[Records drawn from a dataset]
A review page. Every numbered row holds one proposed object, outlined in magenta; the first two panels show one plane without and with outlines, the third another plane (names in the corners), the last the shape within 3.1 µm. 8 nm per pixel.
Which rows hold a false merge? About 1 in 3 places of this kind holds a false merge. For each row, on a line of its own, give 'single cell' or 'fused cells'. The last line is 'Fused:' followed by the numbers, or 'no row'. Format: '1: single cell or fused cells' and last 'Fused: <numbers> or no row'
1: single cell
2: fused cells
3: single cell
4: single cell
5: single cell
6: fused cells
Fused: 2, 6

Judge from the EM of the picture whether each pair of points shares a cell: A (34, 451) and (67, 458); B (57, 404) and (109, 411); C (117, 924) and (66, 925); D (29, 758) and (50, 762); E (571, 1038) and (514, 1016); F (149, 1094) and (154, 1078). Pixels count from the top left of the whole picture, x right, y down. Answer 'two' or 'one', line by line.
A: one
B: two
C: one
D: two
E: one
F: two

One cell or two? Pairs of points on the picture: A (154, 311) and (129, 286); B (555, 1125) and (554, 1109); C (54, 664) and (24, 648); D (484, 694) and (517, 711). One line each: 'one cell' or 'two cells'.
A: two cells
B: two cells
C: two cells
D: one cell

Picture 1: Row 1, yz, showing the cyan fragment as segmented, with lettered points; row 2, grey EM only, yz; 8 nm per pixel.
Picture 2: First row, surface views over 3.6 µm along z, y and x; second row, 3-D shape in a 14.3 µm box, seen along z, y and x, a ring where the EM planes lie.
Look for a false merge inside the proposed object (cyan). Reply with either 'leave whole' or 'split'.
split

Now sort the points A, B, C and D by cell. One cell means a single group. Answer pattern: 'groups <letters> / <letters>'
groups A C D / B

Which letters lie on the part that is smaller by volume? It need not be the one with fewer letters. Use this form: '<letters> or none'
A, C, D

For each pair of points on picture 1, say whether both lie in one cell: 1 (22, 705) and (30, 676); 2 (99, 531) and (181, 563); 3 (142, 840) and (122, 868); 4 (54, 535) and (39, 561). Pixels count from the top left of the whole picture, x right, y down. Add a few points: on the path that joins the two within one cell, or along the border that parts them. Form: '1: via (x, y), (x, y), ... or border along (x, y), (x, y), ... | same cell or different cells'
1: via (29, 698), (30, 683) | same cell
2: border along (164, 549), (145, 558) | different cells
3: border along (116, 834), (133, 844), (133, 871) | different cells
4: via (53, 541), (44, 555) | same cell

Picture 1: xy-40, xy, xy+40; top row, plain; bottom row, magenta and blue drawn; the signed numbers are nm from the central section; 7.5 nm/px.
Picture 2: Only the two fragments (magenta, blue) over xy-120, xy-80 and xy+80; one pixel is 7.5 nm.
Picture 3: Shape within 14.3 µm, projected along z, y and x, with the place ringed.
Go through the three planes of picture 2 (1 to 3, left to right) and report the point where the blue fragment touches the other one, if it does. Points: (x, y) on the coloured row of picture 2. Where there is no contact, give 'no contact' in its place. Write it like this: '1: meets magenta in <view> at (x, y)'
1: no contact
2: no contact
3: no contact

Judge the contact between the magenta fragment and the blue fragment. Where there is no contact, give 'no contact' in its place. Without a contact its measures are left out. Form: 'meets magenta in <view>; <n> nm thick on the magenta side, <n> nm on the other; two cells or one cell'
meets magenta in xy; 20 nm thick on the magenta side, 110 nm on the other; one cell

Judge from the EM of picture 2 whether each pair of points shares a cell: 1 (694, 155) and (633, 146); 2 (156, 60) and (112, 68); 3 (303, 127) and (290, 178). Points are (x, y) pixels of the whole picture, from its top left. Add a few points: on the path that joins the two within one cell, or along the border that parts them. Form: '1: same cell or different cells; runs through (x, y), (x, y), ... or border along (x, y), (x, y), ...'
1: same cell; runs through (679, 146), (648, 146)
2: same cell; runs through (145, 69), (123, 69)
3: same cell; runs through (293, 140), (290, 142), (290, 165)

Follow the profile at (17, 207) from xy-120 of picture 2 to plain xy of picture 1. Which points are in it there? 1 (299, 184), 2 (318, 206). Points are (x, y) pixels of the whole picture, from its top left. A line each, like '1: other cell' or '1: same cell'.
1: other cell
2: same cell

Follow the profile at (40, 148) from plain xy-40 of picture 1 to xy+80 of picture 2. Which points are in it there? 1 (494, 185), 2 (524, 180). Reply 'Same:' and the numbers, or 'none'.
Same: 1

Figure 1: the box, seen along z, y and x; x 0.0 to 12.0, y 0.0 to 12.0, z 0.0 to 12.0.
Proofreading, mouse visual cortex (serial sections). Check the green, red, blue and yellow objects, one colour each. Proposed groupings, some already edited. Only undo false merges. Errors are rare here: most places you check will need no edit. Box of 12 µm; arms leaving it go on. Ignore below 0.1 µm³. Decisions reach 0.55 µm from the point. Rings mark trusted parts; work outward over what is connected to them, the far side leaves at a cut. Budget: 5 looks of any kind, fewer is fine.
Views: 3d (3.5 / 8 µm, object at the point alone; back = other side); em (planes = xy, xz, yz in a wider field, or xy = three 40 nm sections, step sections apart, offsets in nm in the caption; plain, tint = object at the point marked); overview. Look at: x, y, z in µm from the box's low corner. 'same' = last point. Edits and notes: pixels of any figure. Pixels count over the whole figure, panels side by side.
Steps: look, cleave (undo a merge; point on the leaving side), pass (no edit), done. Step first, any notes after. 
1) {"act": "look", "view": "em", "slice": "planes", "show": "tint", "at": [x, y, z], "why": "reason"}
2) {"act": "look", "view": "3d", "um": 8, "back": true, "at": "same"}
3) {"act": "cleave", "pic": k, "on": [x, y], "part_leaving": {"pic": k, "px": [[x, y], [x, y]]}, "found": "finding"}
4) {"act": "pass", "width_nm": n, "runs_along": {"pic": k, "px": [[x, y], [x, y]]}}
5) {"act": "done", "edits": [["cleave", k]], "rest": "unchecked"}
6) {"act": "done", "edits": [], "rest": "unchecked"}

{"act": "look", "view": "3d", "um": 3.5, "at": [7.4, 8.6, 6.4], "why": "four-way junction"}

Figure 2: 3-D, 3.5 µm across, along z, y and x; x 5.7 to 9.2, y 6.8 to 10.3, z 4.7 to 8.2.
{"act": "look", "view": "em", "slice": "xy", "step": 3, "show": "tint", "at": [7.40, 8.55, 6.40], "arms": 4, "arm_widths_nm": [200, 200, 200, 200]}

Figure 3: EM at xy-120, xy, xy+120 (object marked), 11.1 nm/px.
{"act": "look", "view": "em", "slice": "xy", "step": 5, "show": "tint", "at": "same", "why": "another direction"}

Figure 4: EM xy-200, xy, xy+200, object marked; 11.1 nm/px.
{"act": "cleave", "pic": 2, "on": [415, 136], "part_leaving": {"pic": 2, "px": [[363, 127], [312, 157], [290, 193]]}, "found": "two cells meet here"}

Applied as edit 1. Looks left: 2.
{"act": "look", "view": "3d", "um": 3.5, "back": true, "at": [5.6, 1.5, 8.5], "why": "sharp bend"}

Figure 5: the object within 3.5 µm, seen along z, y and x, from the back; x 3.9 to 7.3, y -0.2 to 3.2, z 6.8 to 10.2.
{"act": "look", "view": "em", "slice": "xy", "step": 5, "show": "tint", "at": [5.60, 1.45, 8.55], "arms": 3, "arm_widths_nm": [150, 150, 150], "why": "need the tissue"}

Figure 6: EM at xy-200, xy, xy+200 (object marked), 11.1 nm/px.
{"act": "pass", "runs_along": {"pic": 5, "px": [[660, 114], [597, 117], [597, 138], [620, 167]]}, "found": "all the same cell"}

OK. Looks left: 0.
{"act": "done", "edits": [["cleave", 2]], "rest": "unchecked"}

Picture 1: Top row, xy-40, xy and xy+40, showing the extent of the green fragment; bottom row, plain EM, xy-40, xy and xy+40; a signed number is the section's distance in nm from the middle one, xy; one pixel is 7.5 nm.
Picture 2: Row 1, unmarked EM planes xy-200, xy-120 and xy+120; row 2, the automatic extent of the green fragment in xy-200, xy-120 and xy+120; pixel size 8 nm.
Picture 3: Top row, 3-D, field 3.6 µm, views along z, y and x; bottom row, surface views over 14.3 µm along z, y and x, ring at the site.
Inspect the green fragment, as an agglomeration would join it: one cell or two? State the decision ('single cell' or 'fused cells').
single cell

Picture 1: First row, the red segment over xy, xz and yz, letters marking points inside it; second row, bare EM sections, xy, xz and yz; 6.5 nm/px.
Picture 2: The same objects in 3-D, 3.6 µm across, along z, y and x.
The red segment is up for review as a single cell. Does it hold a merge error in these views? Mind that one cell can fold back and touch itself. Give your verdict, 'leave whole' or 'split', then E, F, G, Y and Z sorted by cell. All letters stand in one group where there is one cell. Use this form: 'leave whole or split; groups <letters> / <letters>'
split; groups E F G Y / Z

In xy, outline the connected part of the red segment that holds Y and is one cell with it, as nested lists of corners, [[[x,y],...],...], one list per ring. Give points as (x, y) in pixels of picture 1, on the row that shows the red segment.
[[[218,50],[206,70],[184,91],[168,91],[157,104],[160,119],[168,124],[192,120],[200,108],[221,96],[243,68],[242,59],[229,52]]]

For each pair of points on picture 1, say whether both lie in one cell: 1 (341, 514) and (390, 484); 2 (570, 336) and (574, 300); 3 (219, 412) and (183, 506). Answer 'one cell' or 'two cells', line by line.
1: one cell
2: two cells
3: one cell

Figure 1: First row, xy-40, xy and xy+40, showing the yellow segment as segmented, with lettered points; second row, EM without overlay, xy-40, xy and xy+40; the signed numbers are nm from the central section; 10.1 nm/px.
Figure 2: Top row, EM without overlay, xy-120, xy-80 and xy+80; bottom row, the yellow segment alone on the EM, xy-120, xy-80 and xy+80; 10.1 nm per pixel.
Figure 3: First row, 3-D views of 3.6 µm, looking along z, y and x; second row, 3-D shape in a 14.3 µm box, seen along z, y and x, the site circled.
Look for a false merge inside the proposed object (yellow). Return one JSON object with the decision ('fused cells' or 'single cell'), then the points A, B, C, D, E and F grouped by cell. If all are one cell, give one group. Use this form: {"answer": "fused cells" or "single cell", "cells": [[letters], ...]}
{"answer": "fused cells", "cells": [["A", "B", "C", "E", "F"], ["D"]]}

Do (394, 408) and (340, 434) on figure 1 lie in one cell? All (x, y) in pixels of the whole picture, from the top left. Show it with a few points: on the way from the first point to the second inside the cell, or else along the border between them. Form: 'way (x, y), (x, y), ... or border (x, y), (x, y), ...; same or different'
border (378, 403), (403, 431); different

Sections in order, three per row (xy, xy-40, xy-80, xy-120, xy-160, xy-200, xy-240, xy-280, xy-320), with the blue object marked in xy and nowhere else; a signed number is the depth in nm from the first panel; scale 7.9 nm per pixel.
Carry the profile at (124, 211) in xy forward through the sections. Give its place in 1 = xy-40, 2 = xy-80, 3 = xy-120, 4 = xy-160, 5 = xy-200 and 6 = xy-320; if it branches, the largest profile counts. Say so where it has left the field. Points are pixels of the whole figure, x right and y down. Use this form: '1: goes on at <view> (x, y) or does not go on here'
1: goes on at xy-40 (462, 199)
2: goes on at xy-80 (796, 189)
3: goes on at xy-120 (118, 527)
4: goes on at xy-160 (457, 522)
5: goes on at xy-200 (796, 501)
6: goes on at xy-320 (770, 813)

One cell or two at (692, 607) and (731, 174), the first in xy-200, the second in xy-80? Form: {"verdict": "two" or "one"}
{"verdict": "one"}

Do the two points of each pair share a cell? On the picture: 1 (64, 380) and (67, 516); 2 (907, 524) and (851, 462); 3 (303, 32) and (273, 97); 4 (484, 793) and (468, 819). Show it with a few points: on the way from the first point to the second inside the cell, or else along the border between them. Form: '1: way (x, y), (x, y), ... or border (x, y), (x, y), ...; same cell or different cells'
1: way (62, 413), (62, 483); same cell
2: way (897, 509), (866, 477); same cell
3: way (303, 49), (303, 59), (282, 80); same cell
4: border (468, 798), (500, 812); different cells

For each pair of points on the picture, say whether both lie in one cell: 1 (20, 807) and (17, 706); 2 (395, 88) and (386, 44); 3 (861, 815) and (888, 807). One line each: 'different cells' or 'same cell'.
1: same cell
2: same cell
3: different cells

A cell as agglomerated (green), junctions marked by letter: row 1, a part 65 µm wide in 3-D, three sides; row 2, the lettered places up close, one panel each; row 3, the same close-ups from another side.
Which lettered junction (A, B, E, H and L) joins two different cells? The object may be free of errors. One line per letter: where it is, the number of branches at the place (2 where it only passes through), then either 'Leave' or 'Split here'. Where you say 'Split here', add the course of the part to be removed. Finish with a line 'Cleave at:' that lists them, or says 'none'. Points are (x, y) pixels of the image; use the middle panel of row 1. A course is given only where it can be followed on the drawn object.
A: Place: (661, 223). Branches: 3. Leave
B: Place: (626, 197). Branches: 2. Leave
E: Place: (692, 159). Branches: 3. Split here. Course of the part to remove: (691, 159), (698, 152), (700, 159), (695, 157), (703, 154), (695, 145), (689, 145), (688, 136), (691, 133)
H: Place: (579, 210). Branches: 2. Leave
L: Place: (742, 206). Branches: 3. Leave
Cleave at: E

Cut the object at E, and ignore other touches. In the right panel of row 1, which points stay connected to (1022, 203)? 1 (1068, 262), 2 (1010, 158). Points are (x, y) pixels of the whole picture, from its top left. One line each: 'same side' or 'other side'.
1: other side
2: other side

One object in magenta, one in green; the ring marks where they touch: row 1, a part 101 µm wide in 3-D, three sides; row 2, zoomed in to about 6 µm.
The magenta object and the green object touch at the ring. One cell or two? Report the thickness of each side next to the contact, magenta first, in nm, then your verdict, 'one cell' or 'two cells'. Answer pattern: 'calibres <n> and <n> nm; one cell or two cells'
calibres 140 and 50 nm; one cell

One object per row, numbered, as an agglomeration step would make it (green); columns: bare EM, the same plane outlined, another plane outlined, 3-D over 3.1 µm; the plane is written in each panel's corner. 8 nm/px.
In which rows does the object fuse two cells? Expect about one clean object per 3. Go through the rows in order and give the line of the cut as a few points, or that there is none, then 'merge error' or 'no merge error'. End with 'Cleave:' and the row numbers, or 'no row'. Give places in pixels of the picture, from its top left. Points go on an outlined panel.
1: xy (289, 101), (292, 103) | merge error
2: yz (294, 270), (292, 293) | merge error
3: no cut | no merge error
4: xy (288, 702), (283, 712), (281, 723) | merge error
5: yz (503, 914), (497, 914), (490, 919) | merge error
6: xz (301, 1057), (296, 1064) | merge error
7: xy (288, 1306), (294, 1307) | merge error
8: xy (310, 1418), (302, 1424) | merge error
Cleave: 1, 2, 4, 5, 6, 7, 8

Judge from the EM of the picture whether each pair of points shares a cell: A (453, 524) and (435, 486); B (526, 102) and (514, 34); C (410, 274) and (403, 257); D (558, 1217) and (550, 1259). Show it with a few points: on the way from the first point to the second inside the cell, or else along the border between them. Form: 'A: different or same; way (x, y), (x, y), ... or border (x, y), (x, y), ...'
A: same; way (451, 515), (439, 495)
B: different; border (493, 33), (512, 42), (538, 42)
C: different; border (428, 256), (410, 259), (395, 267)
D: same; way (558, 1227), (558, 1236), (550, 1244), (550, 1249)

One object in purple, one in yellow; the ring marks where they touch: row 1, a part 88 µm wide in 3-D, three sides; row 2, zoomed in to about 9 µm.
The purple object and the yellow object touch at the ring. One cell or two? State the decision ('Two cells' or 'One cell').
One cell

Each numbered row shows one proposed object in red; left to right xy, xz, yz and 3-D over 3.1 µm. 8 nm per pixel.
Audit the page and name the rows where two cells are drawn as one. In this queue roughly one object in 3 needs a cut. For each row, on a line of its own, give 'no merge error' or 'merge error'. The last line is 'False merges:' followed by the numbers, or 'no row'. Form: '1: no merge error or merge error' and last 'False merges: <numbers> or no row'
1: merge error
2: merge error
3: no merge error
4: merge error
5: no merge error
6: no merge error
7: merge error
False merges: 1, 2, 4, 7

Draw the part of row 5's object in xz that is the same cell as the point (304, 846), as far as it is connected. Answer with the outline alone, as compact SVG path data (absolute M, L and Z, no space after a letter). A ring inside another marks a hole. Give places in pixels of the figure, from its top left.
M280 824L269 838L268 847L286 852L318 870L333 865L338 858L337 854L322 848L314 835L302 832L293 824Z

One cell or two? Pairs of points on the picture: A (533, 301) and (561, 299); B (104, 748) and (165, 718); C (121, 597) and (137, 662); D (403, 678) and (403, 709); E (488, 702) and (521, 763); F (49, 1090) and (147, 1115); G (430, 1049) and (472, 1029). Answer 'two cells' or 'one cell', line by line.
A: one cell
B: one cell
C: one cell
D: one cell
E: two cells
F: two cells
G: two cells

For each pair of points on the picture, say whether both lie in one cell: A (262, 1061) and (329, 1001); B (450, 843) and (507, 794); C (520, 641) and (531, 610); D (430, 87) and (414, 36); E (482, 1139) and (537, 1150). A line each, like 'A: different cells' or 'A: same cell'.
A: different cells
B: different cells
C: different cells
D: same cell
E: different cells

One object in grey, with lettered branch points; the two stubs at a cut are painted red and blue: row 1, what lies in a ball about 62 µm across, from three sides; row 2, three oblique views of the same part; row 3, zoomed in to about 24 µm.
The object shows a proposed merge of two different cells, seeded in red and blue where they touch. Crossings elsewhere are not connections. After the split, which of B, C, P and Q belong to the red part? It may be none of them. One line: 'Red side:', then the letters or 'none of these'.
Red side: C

■ Activity
Search the entries above for lines containing the word "grey", and copy each one.

■ Your solution
Picture 1: Row 1, yz, showing the cyan fragment as segmented, with lettered points; row 2, grey EM only, yz; 8 nm per pixel.
One object in grey, with lettered branch points; the two stubs at a cut are painted red and blue: row 1, what lies in a ball about 62 µm across, from three sides; row 2, three oblique views of the same part; row 3, zoomed in to about 24 µm.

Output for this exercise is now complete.